Woeste goden

Uit dharma-lotus.nl
Versie door Admin (overleg | bijdragen) op 27 nov 2022 om 09:21 (Nieuwe pagina aangemaakt met '{{WIU}} Zowel in het Mahayana boeddhisme als in het Tibetaans boeddhisme komen de '''woeste Goden''' (toornige Godheden) voor. Vanwege hun vermogen om obstakels voor verlichting te vernietigen, worden ze ook wel krodha-vighnantaka of 'felle vernietigers van obstakels' genoemd. De woeste Goden zijn een opvallend kenmerk van de iconografie van het Mahayana- en Vajrayana- boeddhisme . Dit soort goden verscheen voor het eerst in India in de la...')
(wijz) ← Oudere versie | Huidige versie (wijz) | Nieuwere versie → (wijz)
Naar navigatie springen Naar zoeken springen
Aan dit artikel wordt nog gewerkt

Zowel in het Mahayana boeddhisme als in het Tibetaans boeddhisme komen de woeste Goden (toornige Godheden) voor. Vanwege hun vermogen om obstakels voor verlichting te vernietigen, worden ze ook wel krodha-vighnantaka of 'felle vernietigers van obstakels' genoemd. De woeste Goden zijn een opvallend kenmerk van de iconografie van het Mahayana- en Vajrayana- boeddhisme . Dit soort goden verscheen voor het eerst in India in de late 6e eeuw, hun belangrijkste bron waren Iaksa- afbeeldingen , en werd een centraal kenmerk van het Indiase tantrische boeddhisme in de late 10e of vroege 11e eeuw.

Algemeen

In de niet-tantrische tradities van het Mahayana-boeddhisme zijn deze wezens beschermende godheden die obstakels voor de boeddha's en de dharma vernietigen, die optreden als bewakers tegen demonen en die levende wezens verzamelen om naar de leringen van de boeddha's te luisteren. In het tantrische boeddhisme worden ze beschouwd als woeste en angstaanjagende vormen van de boeddha's en bodhisattva's zelf. Verlichte wezens kunnen deze vormen aannemen om verwarde levende wezens te beschermen en te helpen. Ze vertegenwoordigen ook de energie en kracht die nodig zijn om negatieve mentale factoren om te zetten in wijsheid en mededogen. Ze vertegenwoordigen de kracht en het mededogen van verlichte activiteit met behulp van meerdere bekwame middelen (upaya) om bewuste wezens te begeleiden, evenals het transformerende element van tantra met behulp van negatieve emoties als onderdeel van het pad.
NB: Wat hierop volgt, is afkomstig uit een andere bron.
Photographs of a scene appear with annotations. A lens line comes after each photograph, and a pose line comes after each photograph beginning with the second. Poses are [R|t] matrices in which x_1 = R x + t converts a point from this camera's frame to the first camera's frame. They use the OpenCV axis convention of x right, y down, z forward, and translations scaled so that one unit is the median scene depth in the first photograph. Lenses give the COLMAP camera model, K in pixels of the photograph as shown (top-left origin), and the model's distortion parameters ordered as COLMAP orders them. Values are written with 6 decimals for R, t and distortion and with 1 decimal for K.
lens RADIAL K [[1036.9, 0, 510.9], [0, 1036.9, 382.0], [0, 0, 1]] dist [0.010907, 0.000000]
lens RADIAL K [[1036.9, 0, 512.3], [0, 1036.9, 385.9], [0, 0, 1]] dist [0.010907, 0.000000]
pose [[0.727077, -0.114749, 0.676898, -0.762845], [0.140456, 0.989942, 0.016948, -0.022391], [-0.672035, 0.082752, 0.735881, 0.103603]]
Volgens Chogyam Trungpa, "werken woedende yidams directer en heftiger met passie, agressie en begoocheling, waarbij ze ze ter plekke veroveren en vertrappen."
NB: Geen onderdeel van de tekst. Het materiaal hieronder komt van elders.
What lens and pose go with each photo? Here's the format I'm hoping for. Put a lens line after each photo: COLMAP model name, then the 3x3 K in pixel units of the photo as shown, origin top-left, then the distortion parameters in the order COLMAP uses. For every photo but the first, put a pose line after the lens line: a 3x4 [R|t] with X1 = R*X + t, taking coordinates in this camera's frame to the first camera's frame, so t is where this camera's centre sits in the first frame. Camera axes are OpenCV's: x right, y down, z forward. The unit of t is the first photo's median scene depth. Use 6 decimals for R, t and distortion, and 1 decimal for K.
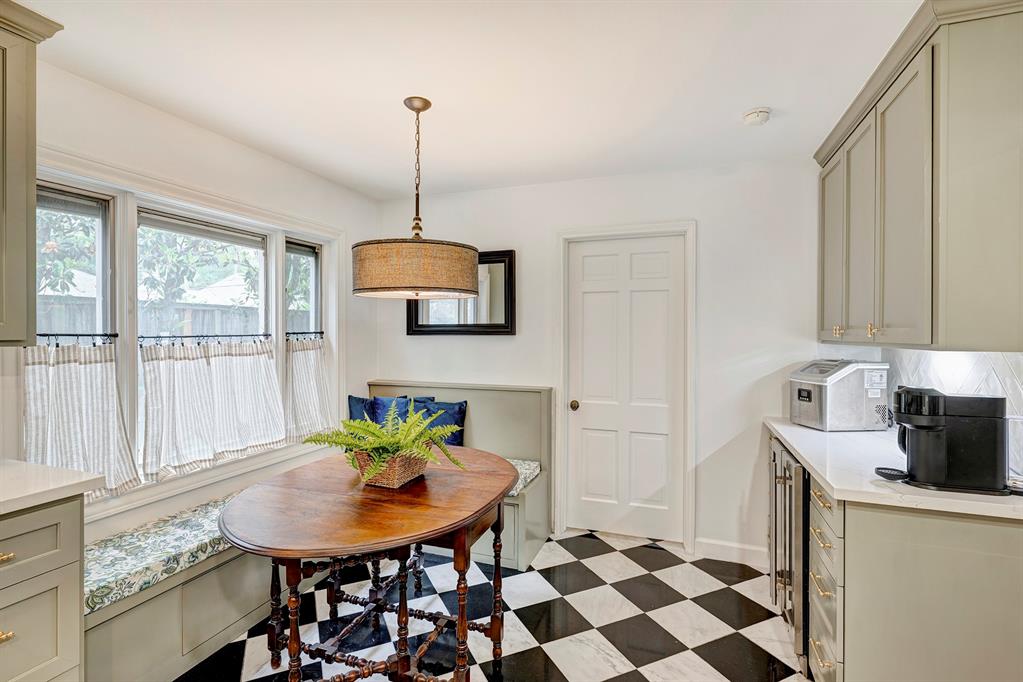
lens RADIAL K [[497.0, 0, 507.2], [0, 497.0, 344.1], [0, 0, 1]] dist [-0.005103, 0.000011]
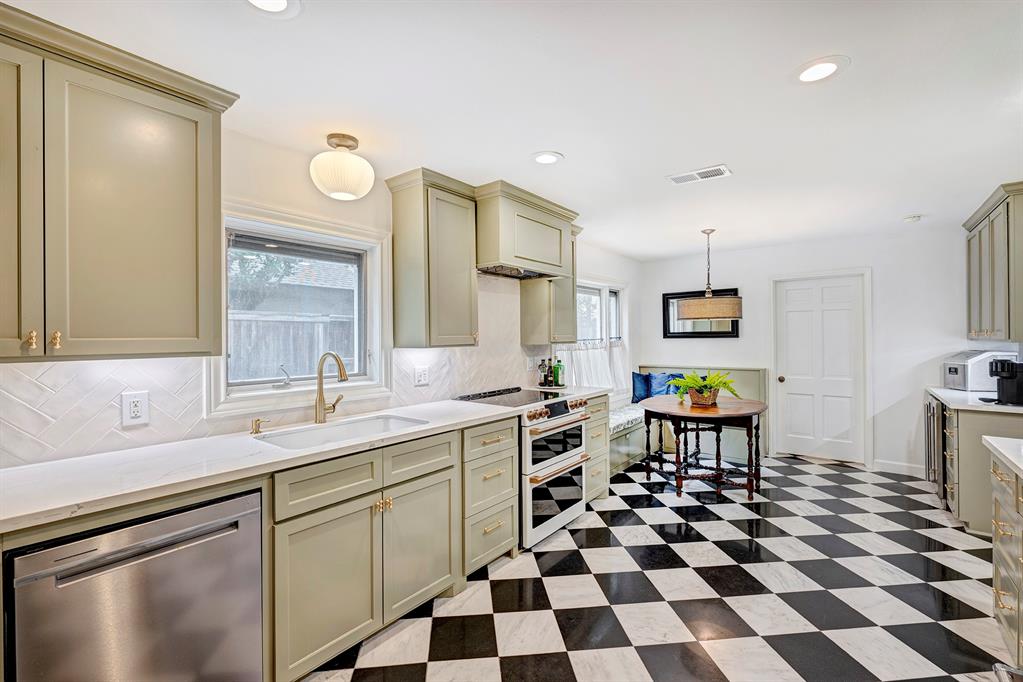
lens RADIAL K [[439.3, 0, 484.4], [0, 439.3, 341.8], [0, 0, 1]] dist [0.009615, -0.000327]
pose [[0.931948, -0.006702, -0.362530, -0.294573], [0.000379, 0.999847, -0.017509, 0.025427], [0.362592, 0.016180, 0.931808, -0.855260]]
In tantrische boeddhistische kunst worden woeste godheden afgebeeld als angstaanjagende en demonisch ogende wezens versierd met menselijke schedels en andere ornamenten die verband houden met ossuaria, en vaak worden ze afgebeeld met seksueel suggestieve attributen.

Tantrische goden

In het Indo-Tibetaanse Vajrayana -boeddhisme zijn Yidams goddelijke vormen van Boeddha's en Bodhisattva's. De tantrische beoefenaar wordt ingewijd in de mandala van een bepaalde gekozen godheid (Sanskriet: Iṣṭa-devatā) en beoefent complexe sadhana's (meditaties) op de godheid met het oog op persoonlijke transformatie. Deze beoefening van Godheidsyoga staat centraal in tantrische vormen van boeddhisme zoals het Tibetaans boeddhisme. Yidams kunnen vreedzaam, fel en "semi-fel" zijn (met zowel felle als vreedzame aspecten). Felle godheden kunnen worden onderverdeeld in mannelijke en vrouwelijke categorieën. De Herukas (Tibetaanse Khrag 'thung , letterlijk "bloeddrinkers") zijn verlichte mannelijke wezens die felle vormen aannemen om hun onthechting van de wereld van onwetendheid uit te drukken, zoals Yamantaka, Cakrasamvara, Mahākāla of Vajrakilaya. De dakini's ( Tibetaans : Khandroma , "zij die naar de hemel gaan") zijn hun vrouwelijke tegenhangers, soms afgebeeld met een heruka en soms als onafhankelijke goden. De meest voorkomende toornige dakini 's zijn Vajrayogini en Vajravārāhī.